Contractors may find unexpected clauses regarding the Agency Workers Regulations (AWR) being inserted into contracts by their agencies, but many such clauses should not give rise to any cause for concern. In fact, they could even help, albeit marginally, to strengthen a contractor’s case for being seen as in business on their own account by HMRC.
Roger Sinclair, of contractor legal specialist Egos, explains: “Some agencies’ approach to risk is such that they will fill a contract with clauses to try and ensure that any conceivable risk is anyone’s problem but their own. And that’s how many are approaching AWR.”

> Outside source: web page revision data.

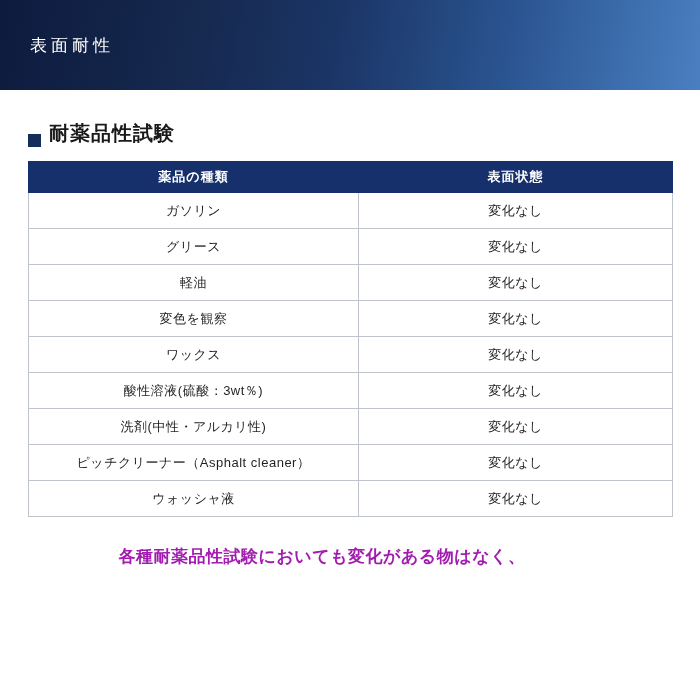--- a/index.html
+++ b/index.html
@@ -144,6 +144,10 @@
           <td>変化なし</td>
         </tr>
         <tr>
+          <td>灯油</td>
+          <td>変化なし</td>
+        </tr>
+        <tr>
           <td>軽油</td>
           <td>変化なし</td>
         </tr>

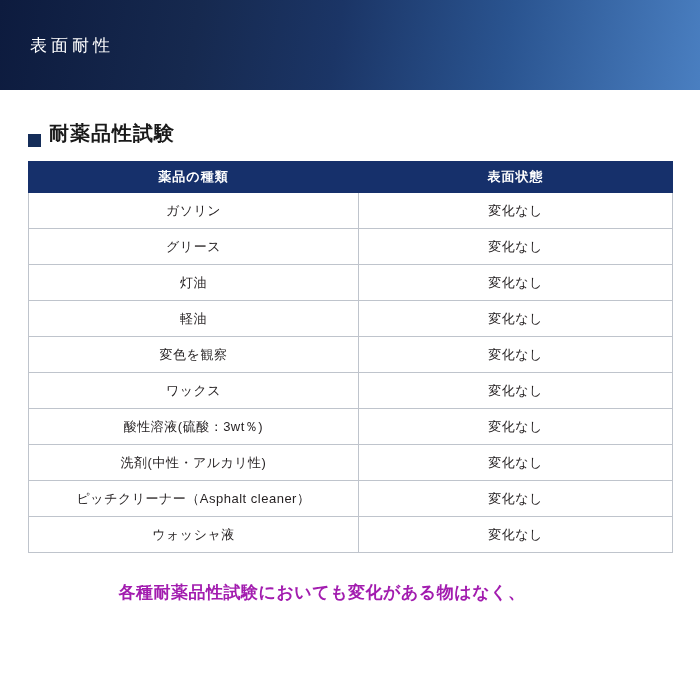--- a/index.html
+++ b/index.html
@@ -152,7 +152,7 @@
           <td>変化なし</td>
         </tr>
         <tr>
-          <td>変色を観察</td>
+          <td>酸性溶液</td>
           <td>変化なし</td>
         </tr>
         <tr>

But when contractors see a clause asking them to warrant that their limited company works on a business-to-business basis, or to indemnify the agency against claims made under AWR, there may be no real cause for alarm.
Common AWR contract clauses
Since AWR came into force on 1 October 2011, contractors have begun to see fresh clauses appear in new and renewal contracts. The clauses vary from agency to agency, but typically say:
- “the contractor warrants that it operates on a business-to-business basis”
- “the contractor is operating a business undertaking”
- “services are performed by an independent consultant”
- “the contractor is not directed or supervised by the client”
- “the services are provided to [the agency] and the client as customers of the contractor’s business”
- “the contractor shall indemnify [the agency] against any losses arising…from any claim that the contractor is entitled to rights according to AWR”.
All of these clauses relate to specific elements of the AWR legislation and are designed to give the agency, and possibly the client, comfort in establishing that the contractor is not inside AWR, and that if they are subsequently found to be inside, any risk is passed from the agency to the contractor’s limited company.
Limited company contractors are business undertakings with clients
However, despite the ominous nature of the wording, asking a limited company contractor to warrant that they operate on a business-to-business basis and that their client is their own businesses’ customer are not necessarily bad things.
"AWR does not apply where there is a contract, under which the client has the status of a customer of a profession or business undertaking carried on by the individual” explains Sinclair. “The regulations simply don’t apply.
“However,” he continues, “There may be some debate over exactly what ‘business undertaking carried on by the individual’ means.
“In the case of a contractor working through a limited company, which the individual him/herself owns and manages, perhaps in conjunction with other family members, it seems to me to be pretty inescapable that the individual is in fact carrying on a business undertaking, the company itself, and is using that business undertaking to provide the individual’s services to its clients and customers. It is therefore difficult to see how AWR might apply to an individual using their own limited company to provide services to a client.”
From the agency’s perspective, if AWR does not apply, it is a positive. So contractual provisions requiring the contractor to warrant the facts that support ‘outside AWR’ status are simply trying to lock an individual into certainty as to what their status is. And, if the contractor is in fact engaged in a business undertaking, it is not unreasonable for the agency to ask for such an acknowledgement.
AWR indemnity clauses
“Contractors faced with an indemnity clause have the choice to negotiate its removal,” says Sinclair. “But if the clause is indemnifying against something that is never going to happen because that would be under the individual’s sole control, it is hard to see how the contractor might be assuming risk by agreeing to the clause.”
Conversely, Sinclair warns that under normal circumstances, signing a contract with an indemnity clause causes the party giving the indemnity to assume additional risk.
But liabilities under AWR may not be viewed as normal circumstances. Sinclair explains: “The legislation makes express provision for how AWR tribunals should deal with liabilities. So it is possible that any indemnity provision may fail on grounds of illegality because it could be viewed as usurping the jurisdiction of the tribunals.”
AWR clauses are not directly relevant to IR35
Sinclair says that the inclusion of AWR clauses has no relevance to a contractor’s IR35 status: “AWR and IR35 are separate and distinct pieces of legislation, and each should be considered in isolation. Either a contractor is inside IR35, or they are not, and the same goes for AWR.
“A contractor might be (a) inside IR35 and within AWR, (b) outside IR35 and outside AWR, (c) inside IR35 and outside AWR – and even (at least in theory) (d) outside IR35 but inside AWR.”
Despite their treatment in parallel and in isolation, the evidence used to determine IR35 and AWR status will be drawn from the same basic pool of facts. That means genuine own company contractors are unlikely to come to any harm by warranting they are a business undertaking and indemnifying the agency against AWR.
“Agreeing to many of the new clauses appearing in agency contracts may contribute positively to the general picture that will be created when determining a contractor’s IR35 status,” says Sinclair. “So leaving these kinds of AWR provisions in a contract might be helpful, if a limited company contractor later becomes the subject of an HMRC IR35 investigation.
NB the above is not intended to apply, in the case of (a) contractors working through umbrellas, or (b) contractors who engage and provide substitutes.